PROMPT »
Your answer must be an exact transcription of the data, with every picture omitted.

TASK MATERIAL »
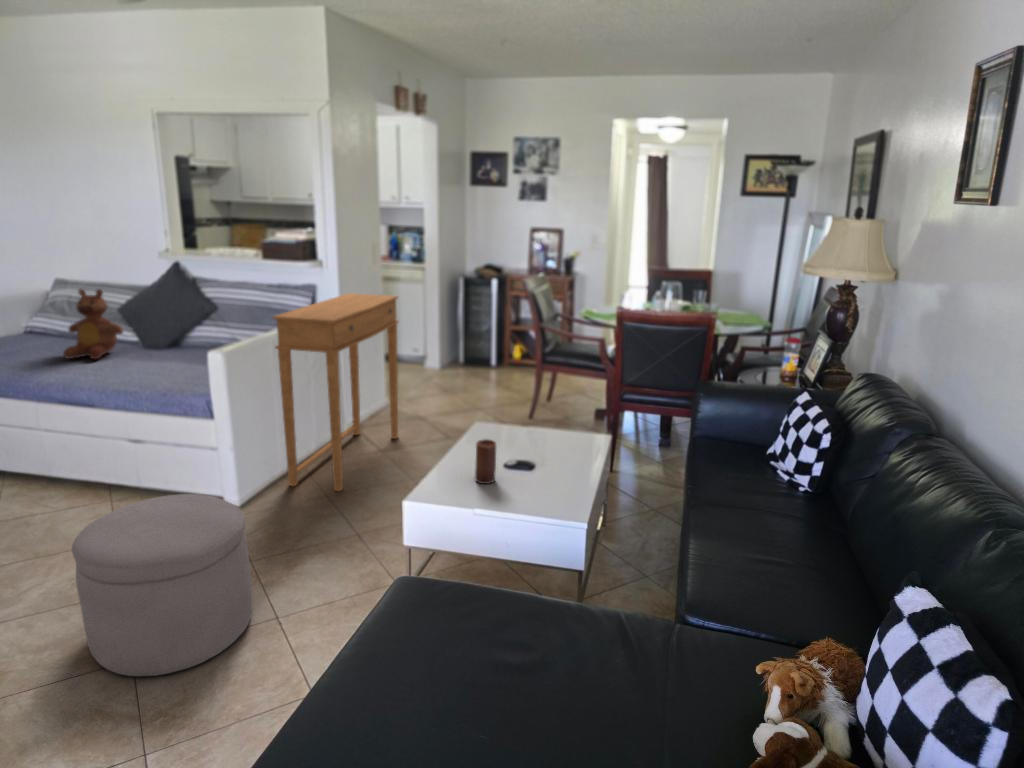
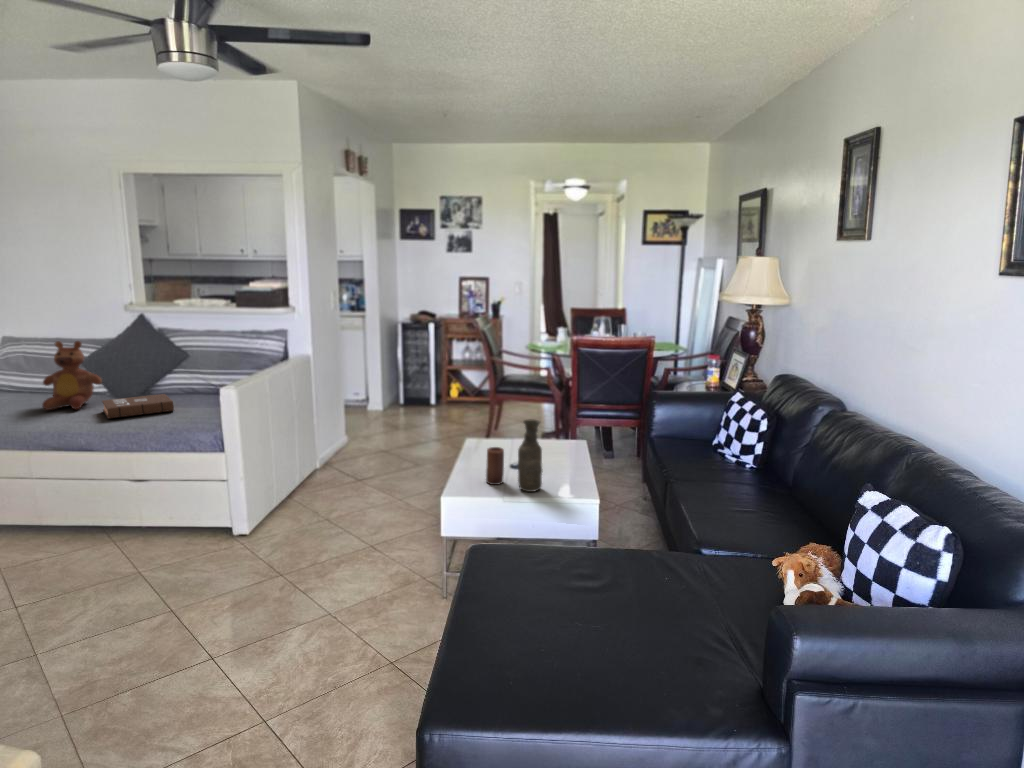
side table: present [273,293,398,491] -> none [270,337,369,517]
book: none [114,348,184,373] -> present [102,394,174,418]
vase: none [507,413,535,498] -> present [518,419,542,492]
ottoman: present [72,494,252,676] -> none [150,513,305,675]

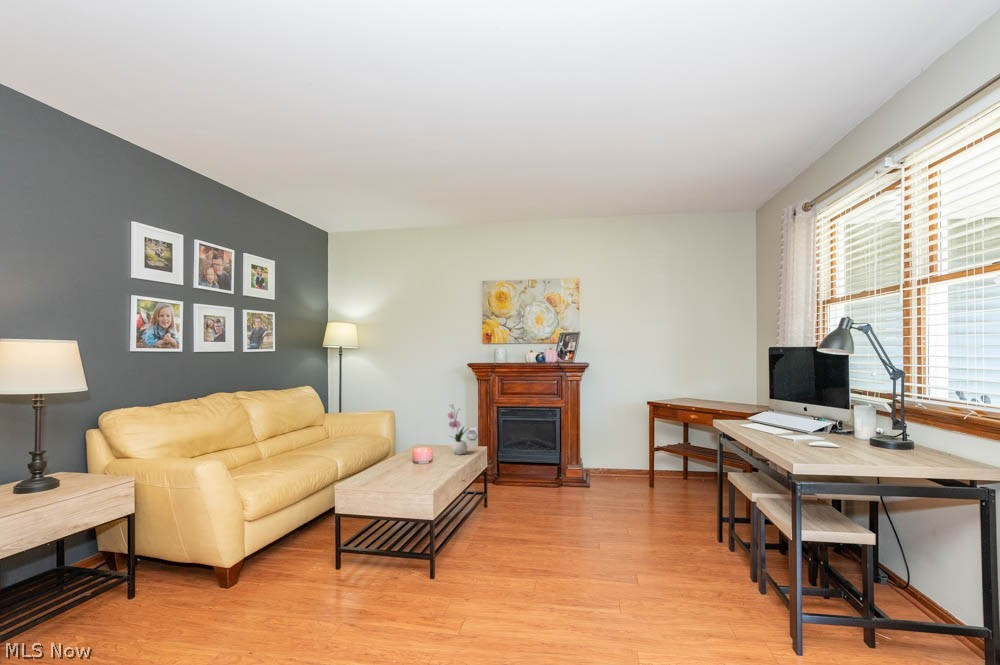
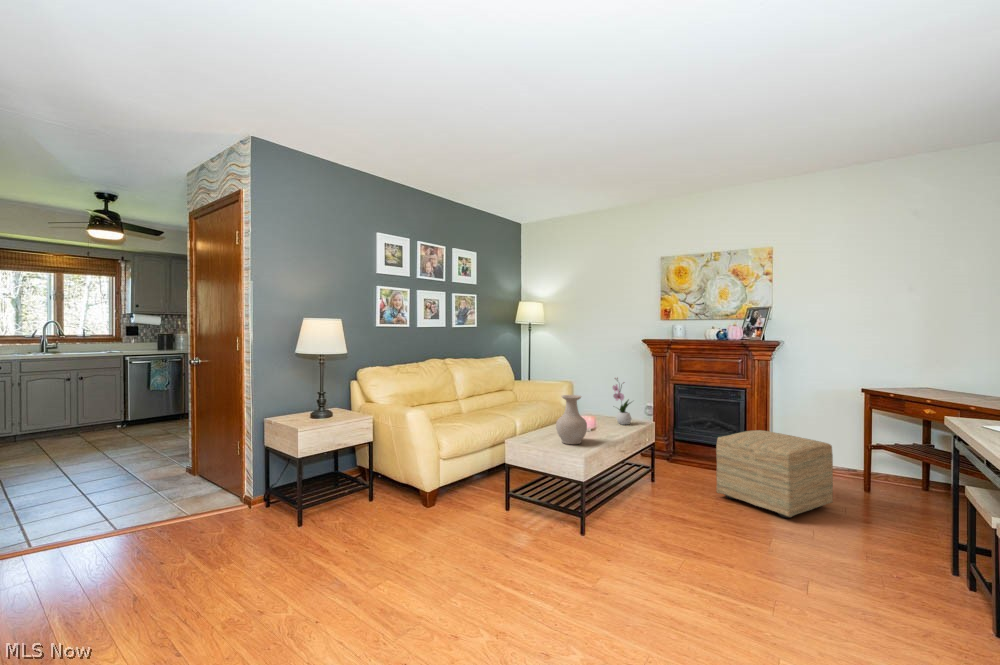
vase: none [396,427,431,485] -> present [556,395,587,444]
ottoman: none [549,447,642,529] -> present [716,430,833,518]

RESPONSE BELOW »
side table: present [273,293,398,491] -> none [270,337,369,517]
book: none [114,348,184,373] -> present [102,394,174,418]
vase: none [507,413,535,498] -> present [518,419,542,492]
ottoman: present [72,494,252,676] -> none [150,513,305,675]

vase: none [396,427,431,485] -> present [556,395,587,444]
ottoman: none [549,447,642,529] -> present [716,430,833,518]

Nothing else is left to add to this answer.